The Manchester Evening Chronicle was renamed Evening Chronicle in 1914.

Edward Hulton and Co., of London and Manchester, a private company of proprietors, printers and publishers, was sold for £6 million when Hulton retired due to illness in 1923. The newspapers were sold, including the Manchester Evening Chronicle. The paper became controlled by Lord Beaverbrook and Lord Rothermere.

Most of Hulton newspapers were sold again soon afterwards, to the Allied Newspapers consortium formed in 1924 (renamed Kemsley Newspapers in 1943 and bought by Roy Thomson in 1959).

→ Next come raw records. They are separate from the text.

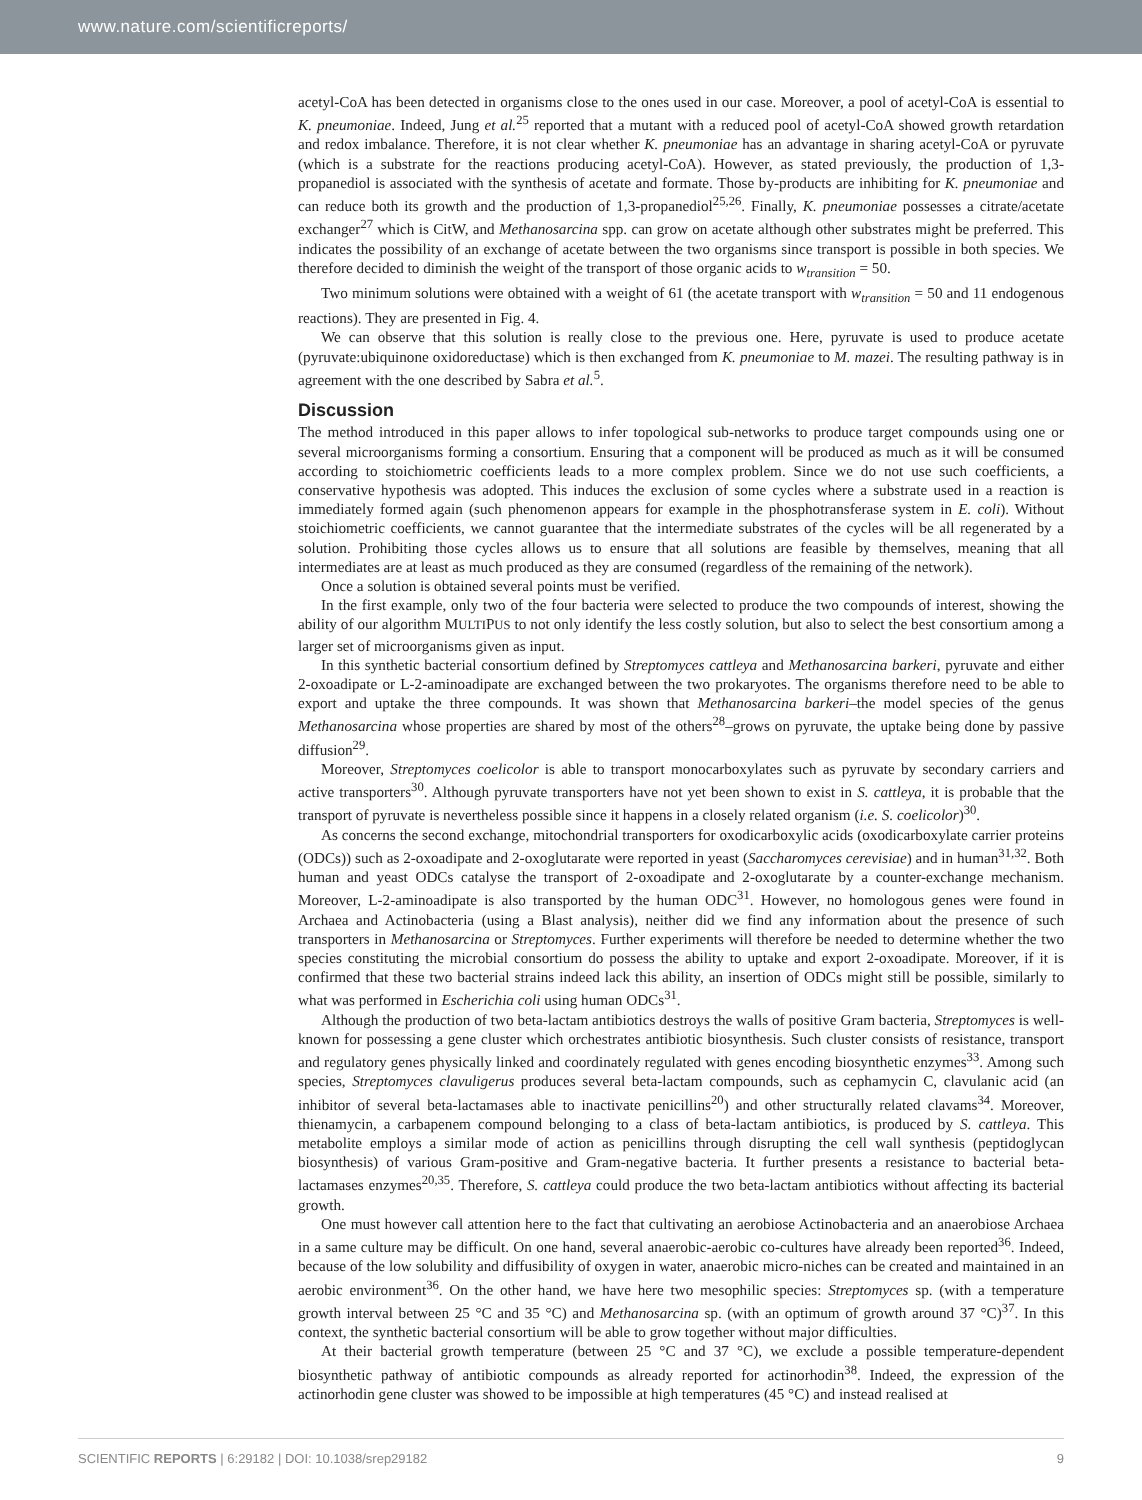www.nature.com/scientificreports/
acetyl-CoA has been detected in organisms close to the ones used in our case. Moreover, a pool of acetyl-CoA is essential to K. pneumoniae. Indeed, Jung et al.<sup>25</sup> reported that a mutant with a reduced pool of acetyl-CoA showed growth retardation and redox imbalance. Therefore, it is not clear whether K. pneumoniae has an advantage in sharing acetyl-CoA or pyruvate (which is a substrate for the reactions producing acetyl-CoA). However, as stated previously, the production of 1,3-propanediol is associated with the synthesis of acetate and formate. Those by-products are inhibiting for K. pneumoniae and can reduce both its growth and the production of 1,3-propanediol<sup>25,26</sup>. Finally, K. pneumoniae possesses a citrate/acetate exchanger<sup>27</sup> which is CitW, and Methanosarcina spp. can grow on acetate although other substrates might be preferred. This indicates the possibility of an exchange of acetate between the two organisms since transport is possible in both species. We therefore decided to diminish the weight of the transport of those organic acids to w<sub>transition</sub> = 50.
Two minimum solutions were obtained with a weight of 61 (the acetate transport with w<sub>transition</sub> = 50 and 11 endogenous reactions). They are presented in Fig. 4.
We can observe that this solution is really close to the previous one. Here, pyruvate is used to produce acetate (pyruvate:ubiquinone oxidoreductase) which is then exchanged from K. pneumoniae to M. mazei. The resulting pathway is in agreement with the one described by Sabra et al.<sup>5</sup>.
Discussion
The method introduced in this paper allows to infer topological sub-networks to produce target compounds using one or several microorganisms forming a consortium. Ensuring that a component will be produced as much as it will be consumed according to stoichiometric coefficients leads to a more complex problem. Since we do not use such coefficients, a conservative hypothesis was adopted. This induces the exclusion of some cycles where a substrate used in a reaction is immediately formed again (such phenomenon appears for example in the phosphotransferase system in E. coli). Without stoichiometric coefficients, we cannot guarantee that the intermediate substrates of the cycles will be all regenerated by a solution. Prohibiting those cycles allows us to ensure that all solutions are feasible by themselves, meaning that all intermediates are at least as much produced as they are consumed (regardless of the remaining of the network).
Once a solution is obtained several points must be verified.
In the first example, only two of the four bacteria were selected to produce the two compounds of interest, showing the ability of our algorithm MULTIPUS to not only identify the less costly solution, but also to select the best consortium among a larger set of microorganisms given as input.
In this synthetic bacterial consortium defined by Streptomyces cattleya and Methanosarcina barkeri, pyruvate and either 2-oxoadipate or L-2-aminoadipate are exchanged between the two prokaryotes. The organisms therefore need to be able to export and uptake the three compounds. It was shown that Methanosarcina barkeri–the model species of the genus Methanosarcina whose properties are shared by most of the others<sup>28</sup>–grows on pyruvate, the uptake being done by passive diffusion<sup>29</sup>.
Moreover, Streptomyces coelicolor is able to transport monocarboxylates such as pyruvate by secondary carriers and active transporters<sup>30</sup>. Although pyruvate transporters have not yet been shown to exist in S. cattleya, it is probable that the transport of pyruvate is nevertheless possible since it happens in a closely related organism (i.e. S. coelicolor)<sup>30</sup>.
As concerns the second exchange, mitochondrial transporters for oxodicarboxylic acids (oxodicarboxylate carrier proteins (ODCs)) such as 2-oxoadipate and 2-oxoglutarate were reported in yeast (Saccharomyces cerevisiae) and in human<sup>31,32</sup>. Both human and yeast ODCs catalyse the transport of 2-oxoadipate and 2-oxoglutarate by a counter-exchange mechanism. Moreover, L-2-aminoadipate is also transported by the human ODC<sup>31</sup>. However, no homologous genes were found in Archaea and Actinobacteria (using a Blast analysis), neither did we find any information about the presence of such transporters in Methanosarcina or Streptomyces. Further experiments will therefore be needed to determine whether the two species constituting the microbial consortium do possess the ability to uptake and export 2-oxoadipate. Moreover, if it is confirmed that these two bacterial strains indeed lack this ability, an insertion of ODCs might still be possible, similarly to what was performed in Escherichia coli using human ODCs<sup>31</sup>.
Although the production of two beta-lactam antibiotics destroys the walls of positive Gram bacteria, Streptomyces is well-known for possessing a gene cluster which orchestrates antibiotic biosynthesis. Such cluster consists of resistance, transport and regulatory genes physically linked and coordinately regulated with genes encoding biosynthetic enzymes<sup>33</sup>. Among such species, Streptomyces clavuligerus produces several beta-lactam compounds, such as cephamycin C, clavulanic acid (an inhibitor of several beta-lactamases able to inactivate penicillins<sup>20</sup>) and other structurally related clavams<sup>34</sup>. Moreover, thienamycin, a carbapenem compound belonging to a class of beta-lactam antibiotics, is produced by S. cattleya. This metabolite employs a similar mode of action as penicillins through disrupting the cell wall synthesis (peptidoglycan biosynthesis) of various Gram-positive and Gram-negative bacteria. It further presents a resistance to bacterial beta-lactamases enzymes<sup>20,35</sup>. Therefore, S. cattleya could produce the two beta-lactam antibiotics without affecting its bacterial growth.
One must however call attention here to the fact that cultivating an aerobiose Actinobacteria and an anaerobiose Archaea in a same culture may be difficult. On one hand, several anaerobic-aerobic co-cultures have already been reported<sup>36</sup>. Indeed, because of the low solubility and diffusibility of oxygen in water, anaerobic micro-niches can be created and maintained in an aerobic environment<sup>36</sup>. On the other hand, we have here two mesophilic species: Streptomyces sp. (with a temperature growth interval between 25 °C and 35 °C) and Methanosarcina sp. (with an optimum of growth around 37 °C)<sup>37</sup>. In this context, the synthetic bacterial consortium will be able to grow together without major difficulties.
At their bacterial growth temperature (between 25 °C and 37 °C), we exclude a possible temperature-dependent biosynthetic pathway of antibiotic compounds as already reported for actinorhodin<sup>38</sup>. Indeed, the expression of the actinorhodin gene cluster was showed to be impossible at high temperatures (45 °C) and instead realised at
SCIENTIFIC REPORTS | 6:29182 | DOI: 10.1038/srep29182 9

Almost all the newspapers Hulton founded have since merged with other newspapers. In 1955 the Daily Dispatch merged with the News Chronicle, which was subsequently absorbed into the Daily Mail in 1960. The Evening Chronicle on the other hand, ailing by the 1960s was merged with the more successful Manchester Evening News in 1963.

==Tournaments==
Manchester Evening Chronicle also organized various sports events, notably The Manchester Evening Chronicle Tournament, a professional golf tournament played at Mere Golf Club in Mere, Cheshire, England. It was held from 1947 to 1949. Total prize money was £1400 in 1947 and £1500 in 1948 and 1949. The event was won by Belgian Flory Van Donck in 1947, by Australian Norman Von Nida in 1948 and Northern Irish golfer Fred Daly in 1949.